In under 10 months since it started operations, the airline has cornered about five percent market share, while adding a record 19 aircraft to its fleet. All eyes are on where it manages to go from here
For Vinay Dube, it all started with a bit of frustration.
An industry veteran with stints at Delta Air Lines and American Airlines, Dube relocated to India from the US in 2017 to join Jet Airways as its CEO. The Mumbai-headquartered Jet Airways, which in many ways had redefined the way millions of Indians took to the skies, was India’s second-largest airline with a nearly 20 percent share of the domestic market at that time.

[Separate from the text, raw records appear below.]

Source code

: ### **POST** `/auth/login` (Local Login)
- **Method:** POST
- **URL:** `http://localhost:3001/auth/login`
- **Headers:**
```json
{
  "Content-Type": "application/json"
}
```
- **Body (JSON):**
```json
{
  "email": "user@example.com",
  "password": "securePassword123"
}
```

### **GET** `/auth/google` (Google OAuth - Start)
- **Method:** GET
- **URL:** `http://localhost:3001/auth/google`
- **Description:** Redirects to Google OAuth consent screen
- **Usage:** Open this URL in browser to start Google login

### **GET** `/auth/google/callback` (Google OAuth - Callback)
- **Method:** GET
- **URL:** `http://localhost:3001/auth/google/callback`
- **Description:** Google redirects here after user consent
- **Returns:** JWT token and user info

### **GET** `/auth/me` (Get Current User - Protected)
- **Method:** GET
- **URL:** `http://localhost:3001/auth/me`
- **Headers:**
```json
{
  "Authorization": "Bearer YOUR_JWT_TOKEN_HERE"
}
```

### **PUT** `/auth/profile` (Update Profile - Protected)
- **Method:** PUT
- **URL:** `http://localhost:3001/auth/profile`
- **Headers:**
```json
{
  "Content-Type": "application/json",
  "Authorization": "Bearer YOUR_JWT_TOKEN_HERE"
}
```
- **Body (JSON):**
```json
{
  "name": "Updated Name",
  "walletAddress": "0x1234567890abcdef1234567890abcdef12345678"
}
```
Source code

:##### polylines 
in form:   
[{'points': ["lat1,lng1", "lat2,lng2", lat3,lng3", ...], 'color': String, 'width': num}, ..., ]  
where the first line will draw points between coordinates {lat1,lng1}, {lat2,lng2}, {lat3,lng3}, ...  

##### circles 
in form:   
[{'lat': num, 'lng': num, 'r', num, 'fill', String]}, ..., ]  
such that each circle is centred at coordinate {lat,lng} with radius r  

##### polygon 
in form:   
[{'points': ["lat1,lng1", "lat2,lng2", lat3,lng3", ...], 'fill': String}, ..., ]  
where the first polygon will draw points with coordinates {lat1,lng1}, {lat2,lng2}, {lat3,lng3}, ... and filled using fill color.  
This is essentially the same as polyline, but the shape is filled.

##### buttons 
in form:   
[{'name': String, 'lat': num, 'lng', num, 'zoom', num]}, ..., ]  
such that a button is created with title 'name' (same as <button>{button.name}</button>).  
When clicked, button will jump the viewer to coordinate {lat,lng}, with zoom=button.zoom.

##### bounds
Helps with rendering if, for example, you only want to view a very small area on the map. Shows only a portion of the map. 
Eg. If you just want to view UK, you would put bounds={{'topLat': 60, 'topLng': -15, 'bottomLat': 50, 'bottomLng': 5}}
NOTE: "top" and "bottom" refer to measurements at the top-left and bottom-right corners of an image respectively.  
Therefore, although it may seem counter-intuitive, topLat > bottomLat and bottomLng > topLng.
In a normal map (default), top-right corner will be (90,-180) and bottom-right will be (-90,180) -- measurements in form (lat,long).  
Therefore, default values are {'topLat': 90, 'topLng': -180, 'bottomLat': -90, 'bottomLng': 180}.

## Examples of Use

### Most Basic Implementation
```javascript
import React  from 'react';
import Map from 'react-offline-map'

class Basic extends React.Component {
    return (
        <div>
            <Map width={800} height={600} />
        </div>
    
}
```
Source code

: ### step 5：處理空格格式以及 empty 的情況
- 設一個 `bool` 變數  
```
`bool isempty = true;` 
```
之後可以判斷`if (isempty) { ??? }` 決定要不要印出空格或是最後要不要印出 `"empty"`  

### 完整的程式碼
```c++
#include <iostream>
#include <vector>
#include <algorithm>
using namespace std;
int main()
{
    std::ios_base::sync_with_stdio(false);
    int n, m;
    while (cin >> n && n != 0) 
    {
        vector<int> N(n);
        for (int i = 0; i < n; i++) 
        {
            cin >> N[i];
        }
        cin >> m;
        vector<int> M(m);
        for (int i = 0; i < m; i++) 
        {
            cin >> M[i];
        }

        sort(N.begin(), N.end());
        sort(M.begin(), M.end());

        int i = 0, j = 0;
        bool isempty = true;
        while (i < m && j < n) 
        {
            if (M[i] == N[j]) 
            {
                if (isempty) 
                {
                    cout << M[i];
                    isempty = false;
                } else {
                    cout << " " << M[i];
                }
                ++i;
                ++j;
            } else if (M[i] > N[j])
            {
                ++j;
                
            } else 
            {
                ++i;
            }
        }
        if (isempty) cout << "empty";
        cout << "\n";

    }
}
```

Two years into his tenure, Jet Airways folded up, largely due to its mounting debt, prompting Dube to resign a month after the airline operated its last flight in April 2019.
A short stint as the CEO of the now-troubled Go First followed in 2020, after being brought in as an advisor in October of 2019. But, ill-timed as it could get, Dube took charge of the airline in February as the global economy, and more specifically the global aviation sector, went into a tailspin as Covid-19 wreaked havoc. For almost two months, air traffic in the country came to a standstill and by August of that year, Dube had resigned from Go First.
“It was frustrating not being able to work for an airline that I thought had a professional and empowered management team, which was based in Mumbai,” Dube tells Forbes India. “Working out of Delhi was not an option for me and my family.”